▶ [DATA SECTION]

= = = = = = =

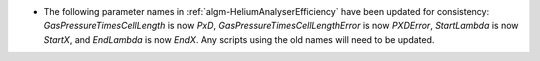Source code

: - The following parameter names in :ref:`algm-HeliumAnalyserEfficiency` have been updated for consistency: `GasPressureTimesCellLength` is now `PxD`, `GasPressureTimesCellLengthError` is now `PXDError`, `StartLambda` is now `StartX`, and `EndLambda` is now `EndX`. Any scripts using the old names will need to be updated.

= = = = = = =

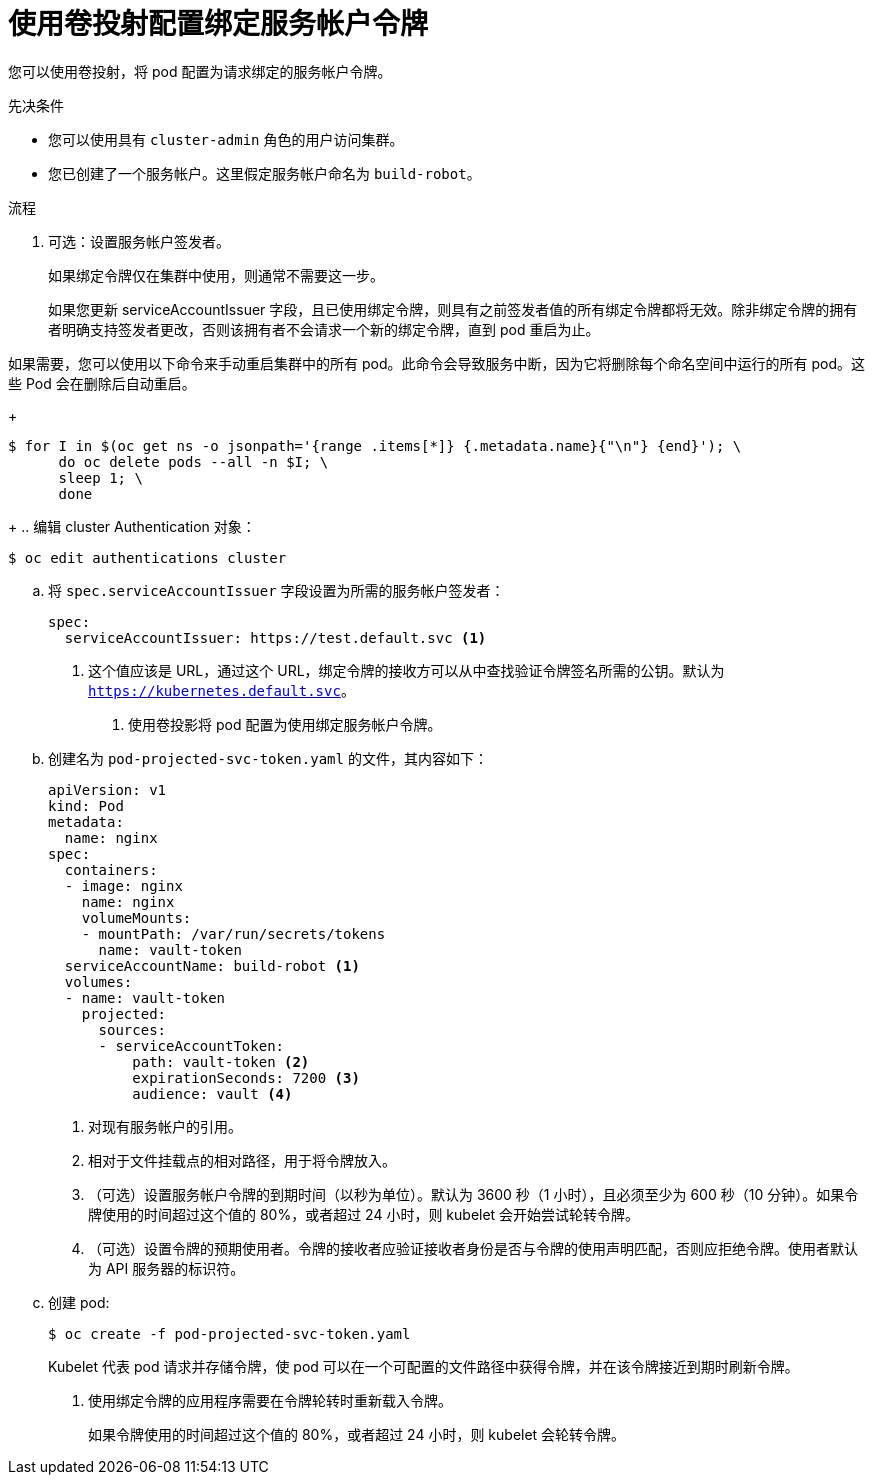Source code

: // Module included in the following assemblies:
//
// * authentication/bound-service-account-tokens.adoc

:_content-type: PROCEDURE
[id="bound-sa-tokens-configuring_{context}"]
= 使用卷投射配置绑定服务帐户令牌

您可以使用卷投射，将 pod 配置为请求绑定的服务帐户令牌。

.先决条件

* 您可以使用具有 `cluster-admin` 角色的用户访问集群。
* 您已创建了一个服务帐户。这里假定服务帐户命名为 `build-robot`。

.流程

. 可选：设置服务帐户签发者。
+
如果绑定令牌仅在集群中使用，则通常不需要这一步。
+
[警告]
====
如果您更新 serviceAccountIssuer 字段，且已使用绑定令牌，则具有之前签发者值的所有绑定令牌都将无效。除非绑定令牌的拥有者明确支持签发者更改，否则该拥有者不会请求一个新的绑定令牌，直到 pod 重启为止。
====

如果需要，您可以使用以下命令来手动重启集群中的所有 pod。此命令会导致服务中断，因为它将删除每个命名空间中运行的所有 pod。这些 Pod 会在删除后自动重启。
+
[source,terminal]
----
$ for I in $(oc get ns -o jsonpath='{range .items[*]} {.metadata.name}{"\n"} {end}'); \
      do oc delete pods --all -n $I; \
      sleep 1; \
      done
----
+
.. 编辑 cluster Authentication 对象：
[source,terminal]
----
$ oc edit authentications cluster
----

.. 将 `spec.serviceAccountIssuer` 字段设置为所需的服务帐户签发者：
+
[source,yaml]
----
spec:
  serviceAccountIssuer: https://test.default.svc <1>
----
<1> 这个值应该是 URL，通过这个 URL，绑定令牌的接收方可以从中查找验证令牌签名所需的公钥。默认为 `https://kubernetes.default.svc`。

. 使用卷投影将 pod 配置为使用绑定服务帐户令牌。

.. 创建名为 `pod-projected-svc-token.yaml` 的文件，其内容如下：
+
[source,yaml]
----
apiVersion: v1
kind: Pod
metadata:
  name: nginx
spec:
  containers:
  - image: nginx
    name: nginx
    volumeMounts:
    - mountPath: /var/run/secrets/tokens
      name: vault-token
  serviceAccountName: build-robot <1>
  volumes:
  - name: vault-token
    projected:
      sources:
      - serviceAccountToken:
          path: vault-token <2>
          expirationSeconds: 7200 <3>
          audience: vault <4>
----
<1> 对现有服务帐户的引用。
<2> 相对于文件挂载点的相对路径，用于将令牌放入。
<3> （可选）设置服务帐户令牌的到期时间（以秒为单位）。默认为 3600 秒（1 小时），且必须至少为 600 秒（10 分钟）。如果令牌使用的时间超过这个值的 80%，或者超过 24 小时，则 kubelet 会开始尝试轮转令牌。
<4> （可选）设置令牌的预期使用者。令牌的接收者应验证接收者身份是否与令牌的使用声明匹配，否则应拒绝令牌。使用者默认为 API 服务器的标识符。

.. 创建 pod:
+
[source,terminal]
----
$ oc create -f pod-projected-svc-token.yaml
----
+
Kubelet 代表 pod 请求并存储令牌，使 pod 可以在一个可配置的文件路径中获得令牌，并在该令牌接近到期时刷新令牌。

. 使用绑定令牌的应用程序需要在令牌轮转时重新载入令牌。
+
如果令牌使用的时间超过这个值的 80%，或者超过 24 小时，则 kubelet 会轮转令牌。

= = = = = = =

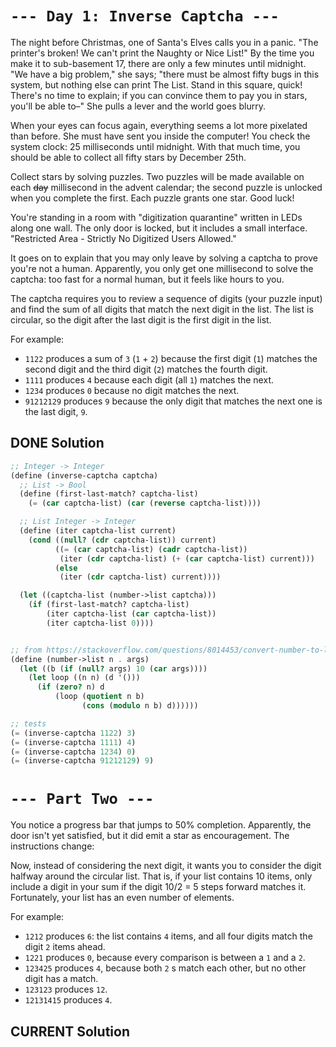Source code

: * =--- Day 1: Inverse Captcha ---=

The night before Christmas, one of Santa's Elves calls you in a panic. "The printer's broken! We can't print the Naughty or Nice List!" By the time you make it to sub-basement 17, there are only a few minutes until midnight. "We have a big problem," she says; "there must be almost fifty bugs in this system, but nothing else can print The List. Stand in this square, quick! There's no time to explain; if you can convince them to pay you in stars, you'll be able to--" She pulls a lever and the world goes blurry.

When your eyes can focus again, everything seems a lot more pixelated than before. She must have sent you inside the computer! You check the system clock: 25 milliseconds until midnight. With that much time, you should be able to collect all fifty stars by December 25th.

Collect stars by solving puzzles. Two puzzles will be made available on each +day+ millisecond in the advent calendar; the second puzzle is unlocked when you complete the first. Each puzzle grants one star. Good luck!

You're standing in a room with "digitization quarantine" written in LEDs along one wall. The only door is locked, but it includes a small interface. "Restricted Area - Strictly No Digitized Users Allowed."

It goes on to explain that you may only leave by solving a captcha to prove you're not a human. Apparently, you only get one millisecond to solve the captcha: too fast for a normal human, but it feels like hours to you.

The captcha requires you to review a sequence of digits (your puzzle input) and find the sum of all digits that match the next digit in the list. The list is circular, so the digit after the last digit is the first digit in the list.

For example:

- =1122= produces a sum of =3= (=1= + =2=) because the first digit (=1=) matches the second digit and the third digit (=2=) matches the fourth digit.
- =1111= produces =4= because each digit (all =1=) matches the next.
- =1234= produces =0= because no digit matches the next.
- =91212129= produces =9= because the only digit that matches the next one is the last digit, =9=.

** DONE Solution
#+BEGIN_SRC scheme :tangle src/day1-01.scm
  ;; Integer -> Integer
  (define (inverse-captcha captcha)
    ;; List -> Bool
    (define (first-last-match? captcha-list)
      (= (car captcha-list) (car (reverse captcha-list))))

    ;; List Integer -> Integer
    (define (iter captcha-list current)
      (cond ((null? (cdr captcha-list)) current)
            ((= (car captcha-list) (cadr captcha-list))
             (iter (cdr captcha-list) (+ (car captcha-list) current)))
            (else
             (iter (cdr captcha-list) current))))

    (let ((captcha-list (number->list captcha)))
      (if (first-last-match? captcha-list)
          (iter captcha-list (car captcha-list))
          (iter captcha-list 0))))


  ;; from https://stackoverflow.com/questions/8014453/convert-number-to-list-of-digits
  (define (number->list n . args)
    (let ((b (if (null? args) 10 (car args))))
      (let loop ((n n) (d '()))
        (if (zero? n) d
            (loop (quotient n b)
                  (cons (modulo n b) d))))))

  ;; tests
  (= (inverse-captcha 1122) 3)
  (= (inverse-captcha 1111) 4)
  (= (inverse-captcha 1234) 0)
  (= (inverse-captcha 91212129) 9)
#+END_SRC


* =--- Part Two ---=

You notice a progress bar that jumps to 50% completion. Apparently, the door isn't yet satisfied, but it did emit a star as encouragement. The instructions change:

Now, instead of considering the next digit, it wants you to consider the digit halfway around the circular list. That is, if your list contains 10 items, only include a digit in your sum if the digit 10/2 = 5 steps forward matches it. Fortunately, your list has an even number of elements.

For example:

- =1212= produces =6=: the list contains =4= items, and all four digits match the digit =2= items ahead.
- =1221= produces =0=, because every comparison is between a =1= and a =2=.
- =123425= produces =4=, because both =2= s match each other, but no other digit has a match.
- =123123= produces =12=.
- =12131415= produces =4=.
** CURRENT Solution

= = = = = = =

▶ [WORK REQUIRED] Filter the records above for lines containing the word "https", and copy those lines.

▶ [RESPONSE]
  serviceAccountIssuer: https://test.default.svc <1>
<1> 这个值应该是 URL，通过这个 URL，绑定令牌的接收方可以从中查找验证令牌签名所需的公钥。默认为 `https://kubernetes.default.svc`。
  ;; from https://stackoverflow.com/questions/8014453/convert-number-to-list-of-digits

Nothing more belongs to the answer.